You can just type bma[TAB][TAB] and it will list them all.
If you know the type of resource you are working with, you can use TAB completion to see it's commands:
$ stack-
stack-arn stack-exports stack-tag-apply
stack-asg-instances stack-failure stack-tag-delete
stack-asgs stack-instances stack-tags
stack-cancel-update stack-outputs stack-tags-text
stack-create stack-parameters stack-tail
stack-delete stack-recreate stack-template
stack-diff stack-resources stack-update
stack-elbs stack-status stack-validate
stack-events stack-tagThe intent has always been to enhance rather than replace AWCLI (which is an amazing tool!).

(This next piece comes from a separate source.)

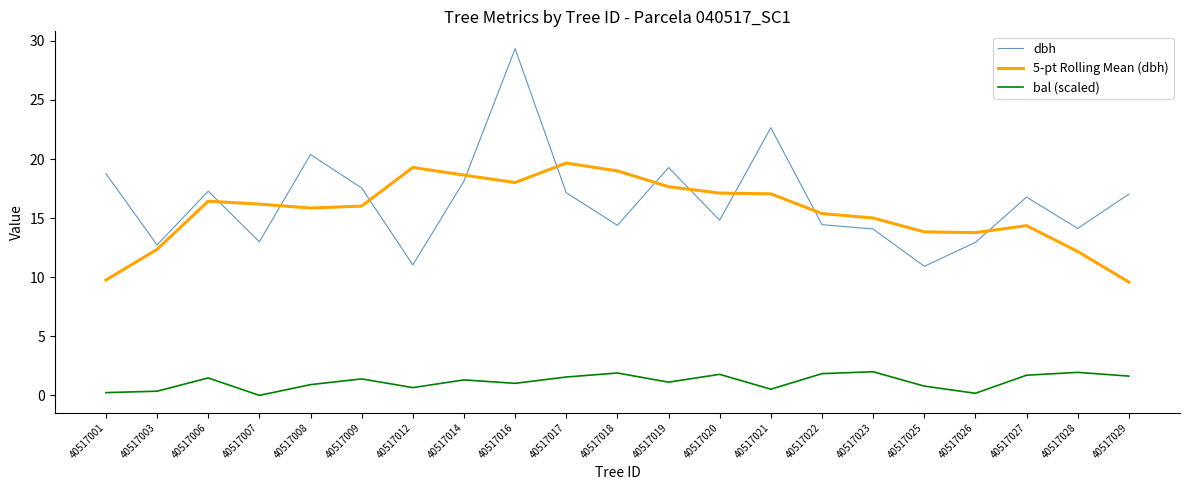

At how many categories does at least one series exceed 4?

21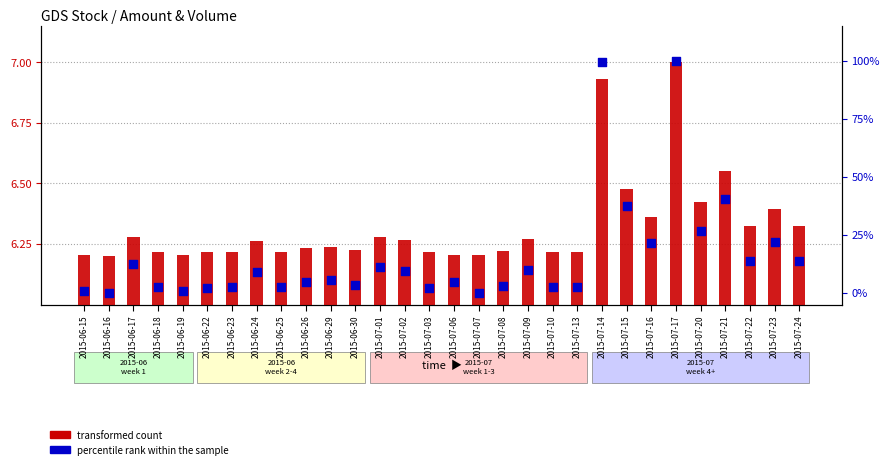

At how many categories does at least one series exceed 63?

2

If you're ever wondering how a Bash-My-AWS command works, use `bma type` (it even supports tab completion for all the commands).
$ bma type instances
instances is a function
instances ()
{
local instance_ids=$(__bma_read_inputs);
local filters=$(__bma_read_filters $@);
aws ec2 describe-instances $([[ -n ${instance_ids} ]] && echo --instance-ids ${instance_ids}) --query "
Reservations[].Instances[][
InstanceId,
InstanceType,
State.Name,
[Tags[?Key=='Name'].Value][0][0],
LaunchTime,
Placement.AvailabilityZone,
VpcId
]" --output text | grep -E -- "$filters" | LC_ALL=C sort -b -k 6 | column -s' ' -t
}Google cloud CLI offers all of this out of the box. Why Amazon wants to make such basic commands difficult, I'll never understand.